> [SOURCE PASSAGE]:
Persistence of petroleum hydrocarbon contamination in sediments of the canals in Venice, Italy: 1995 and 1998.

Mar Pollut Bull 2003 Aug;46(8):1015-23

University of South Florida, College of Marine Science, 140 7th Avenue South, St. Petersburg, FL 33701, USA.

Total hydrocarbon and selected polycyclic aromatic hydrocarbon (PAH) levels were examined in sediments collected from known problematic areas in the canals of Venice, Italy, in 1995 and 1998. Hydrocarbon concentrations were greatest in the interior canals, moderate in the partially enclosed locations and lowest in the open-water sites. Total hydrocarbon and PAH concentrations declined from 1995 to 1998. Ancillary data suggest that this decline may have been in response to the elimination of many industrial activities in the lagoon and to initiating an aggressive canal dredging program. The distributions of individual components were generally similar both years regardless of the total PAH concentration or the location of sample collected. PAH alkyl homolog distributions suggest that atmospheric deposition of petrochemical combustion products is the main source of PAHs to Venice's sediments. In some cases however, the presence of low levels of the two-ring naphthalene homologous series indicate additional low-level inputs of fresh oil.

> [PROVIDED DATA]:

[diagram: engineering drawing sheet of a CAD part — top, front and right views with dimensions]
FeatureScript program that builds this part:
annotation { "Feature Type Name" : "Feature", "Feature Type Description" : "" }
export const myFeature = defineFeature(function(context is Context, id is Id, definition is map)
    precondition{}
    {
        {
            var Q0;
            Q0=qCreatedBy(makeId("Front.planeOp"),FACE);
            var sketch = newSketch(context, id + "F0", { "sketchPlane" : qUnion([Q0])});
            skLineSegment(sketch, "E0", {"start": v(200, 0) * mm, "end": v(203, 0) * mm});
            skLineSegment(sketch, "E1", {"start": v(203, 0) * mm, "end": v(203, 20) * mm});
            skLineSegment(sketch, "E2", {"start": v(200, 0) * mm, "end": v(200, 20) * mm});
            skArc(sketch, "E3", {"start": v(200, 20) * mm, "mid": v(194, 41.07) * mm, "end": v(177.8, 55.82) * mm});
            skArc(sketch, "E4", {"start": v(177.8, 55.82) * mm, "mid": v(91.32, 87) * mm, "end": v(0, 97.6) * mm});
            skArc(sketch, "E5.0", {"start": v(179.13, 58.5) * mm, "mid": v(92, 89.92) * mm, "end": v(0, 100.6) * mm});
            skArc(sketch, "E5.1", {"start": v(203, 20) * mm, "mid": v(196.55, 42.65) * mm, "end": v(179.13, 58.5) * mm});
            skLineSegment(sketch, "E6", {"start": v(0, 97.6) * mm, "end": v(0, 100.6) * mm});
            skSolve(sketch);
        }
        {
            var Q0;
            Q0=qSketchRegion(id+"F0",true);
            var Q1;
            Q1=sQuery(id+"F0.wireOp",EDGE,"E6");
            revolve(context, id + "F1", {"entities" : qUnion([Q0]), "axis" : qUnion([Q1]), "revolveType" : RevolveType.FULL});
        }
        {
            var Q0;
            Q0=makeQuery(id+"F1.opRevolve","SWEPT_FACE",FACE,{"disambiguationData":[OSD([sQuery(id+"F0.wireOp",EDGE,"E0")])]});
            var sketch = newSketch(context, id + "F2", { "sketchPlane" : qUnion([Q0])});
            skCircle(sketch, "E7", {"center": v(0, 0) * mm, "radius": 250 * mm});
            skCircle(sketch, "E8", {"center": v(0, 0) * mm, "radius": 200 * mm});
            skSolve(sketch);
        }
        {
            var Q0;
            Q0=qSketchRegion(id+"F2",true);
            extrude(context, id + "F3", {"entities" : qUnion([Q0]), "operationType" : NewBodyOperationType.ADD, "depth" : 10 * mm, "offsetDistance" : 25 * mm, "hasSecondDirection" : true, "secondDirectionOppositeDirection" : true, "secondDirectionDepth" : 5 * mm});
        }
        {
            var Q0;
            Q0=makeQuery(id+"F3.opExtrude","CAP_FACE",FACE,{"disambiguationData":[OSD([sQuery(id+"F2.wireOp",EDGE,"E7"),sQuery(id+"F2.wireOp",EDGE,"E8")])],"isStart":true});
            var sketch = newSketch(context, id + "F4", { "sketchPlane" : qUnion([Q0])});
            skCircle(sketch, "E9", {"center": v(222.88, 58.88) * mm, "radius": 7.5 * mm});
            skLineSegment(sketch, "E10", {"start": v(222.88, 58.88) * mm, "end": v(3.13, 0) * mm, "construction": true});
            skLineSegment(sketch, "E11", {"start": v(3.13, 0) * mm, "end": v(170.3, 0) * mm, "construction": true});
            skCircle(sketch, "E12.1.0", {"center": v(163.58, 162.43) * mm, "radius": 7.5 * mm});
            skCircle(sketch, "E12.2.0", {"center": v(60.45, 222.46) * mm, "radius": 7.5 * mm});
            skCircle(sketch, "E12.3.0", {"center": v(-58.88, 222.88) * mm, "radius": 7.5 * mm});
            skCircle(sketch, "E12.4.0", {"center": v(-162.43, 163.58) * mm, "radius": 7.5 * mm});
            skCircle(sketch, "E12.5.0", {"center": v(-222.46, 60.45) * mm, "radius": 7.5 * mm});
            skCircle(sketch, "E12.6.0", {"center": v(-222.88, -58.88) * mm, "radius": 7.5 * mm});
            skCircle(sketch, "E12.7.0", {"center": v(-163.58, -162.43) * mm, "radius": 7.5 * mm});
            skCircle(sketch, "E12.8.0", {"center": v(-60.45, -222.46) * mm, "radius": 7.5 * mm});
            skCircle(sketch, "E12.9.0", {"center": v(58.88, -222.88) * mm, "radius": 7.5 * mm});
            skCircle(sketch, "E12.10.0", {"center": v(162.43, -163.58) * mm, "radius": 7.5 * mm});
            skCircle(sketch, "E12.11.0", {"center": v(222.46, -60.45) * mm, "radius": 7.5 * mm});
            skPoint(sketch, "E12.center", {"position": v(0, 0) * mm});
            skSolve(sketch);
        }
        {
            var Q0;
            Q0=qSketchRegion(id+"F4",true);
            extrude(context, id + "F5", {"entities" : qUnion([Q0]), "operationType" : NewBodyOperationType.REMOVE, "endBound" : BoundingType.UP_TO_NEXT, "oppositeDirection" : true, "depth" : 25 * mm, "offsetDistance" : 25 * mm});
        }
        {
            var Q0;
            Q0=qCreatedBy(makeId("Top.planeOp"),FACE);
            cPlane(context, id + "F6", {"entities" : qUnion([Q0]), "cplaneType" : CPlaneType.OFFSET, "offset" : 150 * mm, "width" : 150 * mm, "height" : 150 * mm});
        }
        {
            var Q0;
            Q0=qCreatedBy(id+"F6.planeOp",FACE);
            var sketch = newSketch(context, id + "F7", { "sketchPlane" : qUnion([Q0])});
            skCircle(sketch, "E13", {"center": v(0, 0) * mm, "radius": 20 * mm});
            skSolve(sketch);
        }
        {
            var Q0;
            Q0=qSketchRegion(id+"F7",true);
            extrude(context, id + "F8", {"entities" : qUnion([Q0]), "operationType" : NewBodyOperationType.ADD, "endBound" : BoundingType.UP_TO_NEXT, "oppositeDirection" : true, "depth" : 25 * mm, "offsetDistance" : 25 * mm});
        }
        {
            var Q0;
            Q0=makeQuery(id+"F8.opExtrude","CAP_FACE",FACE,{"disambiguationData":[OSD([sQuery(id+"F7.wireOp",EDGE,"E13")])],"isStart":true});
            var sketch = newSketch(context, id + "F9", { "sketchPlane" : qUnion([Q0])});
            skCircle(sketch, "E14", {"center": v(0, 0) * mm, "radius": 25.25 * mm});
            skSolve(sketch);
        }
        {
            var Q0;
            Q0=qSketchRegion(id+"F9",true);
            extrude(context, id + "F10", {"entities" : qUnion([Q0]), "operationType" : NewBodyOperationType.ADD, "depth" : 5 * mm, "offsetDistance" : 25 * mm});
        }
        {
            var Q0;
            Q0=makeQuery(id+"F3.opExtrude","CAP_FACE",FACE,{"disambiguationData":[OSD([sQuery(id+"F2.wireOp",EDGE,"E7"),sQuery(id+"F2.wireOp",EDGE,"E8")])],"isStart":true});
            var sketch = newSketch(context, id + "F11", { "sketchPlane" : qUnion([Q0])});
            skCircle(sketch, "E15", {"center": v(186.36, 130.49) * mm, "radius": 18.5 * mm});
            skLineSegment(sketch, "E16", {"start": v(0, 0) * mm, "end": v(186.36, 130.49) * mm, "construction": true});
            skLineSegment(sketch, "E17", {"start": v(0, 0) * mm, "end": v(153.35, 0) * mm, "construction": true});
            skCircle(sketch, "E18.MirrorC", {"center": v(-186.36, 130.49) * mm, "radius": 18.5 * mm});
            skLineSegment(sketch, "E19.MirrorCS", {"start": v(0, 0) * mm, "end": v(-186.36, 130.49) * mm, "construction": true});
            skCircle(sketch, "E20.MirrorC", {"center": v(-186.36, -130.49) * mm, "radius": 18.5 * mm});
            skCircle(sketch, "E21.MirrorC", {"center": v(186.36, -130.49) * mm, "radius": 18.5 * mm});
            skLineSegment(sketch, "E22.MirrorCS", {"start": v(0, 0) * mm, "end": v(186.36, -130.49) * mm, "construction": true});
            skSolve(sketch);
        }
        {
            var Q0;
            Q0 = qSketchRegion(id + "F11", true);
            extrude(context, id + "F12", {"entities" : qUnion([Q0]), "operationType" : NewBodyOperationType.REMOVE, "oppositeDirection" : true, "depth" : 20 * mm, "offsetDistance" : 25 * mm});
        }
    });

> [TASK REQUIREMENTS]:
(1) Answer these questions about the Venice canal sediment abstract:
(a) In which years were the sediments collected?
(b) Where were hydrocarbon concentrations greatest?
(c) What do the PAH alkyl homolog distributions suggest is the main source of PAHs to Venice's sediments?
(2) Can you retype the stretch of the Venice canal sediment abstract from "Persistence of petroleum" through "FL 33701, USA."?

> [SOLUTIONS BELOW]:
(1)
(a) 1995 and 1998.
(b) In the interior canals.
(c) Atmospheric deposition of petrochemical combustion products.

(2)
Persistence of petroleum hydrocarbon contamination in sediments of the canals in Venice, Italy: 1995 and 1998.

Mar Pollut Bull 2003 Aug;46(8):1015-23

University of South Florida, College of Marine Science, 140 7th Avenue South, St. Petersburg, FL 33701, USA.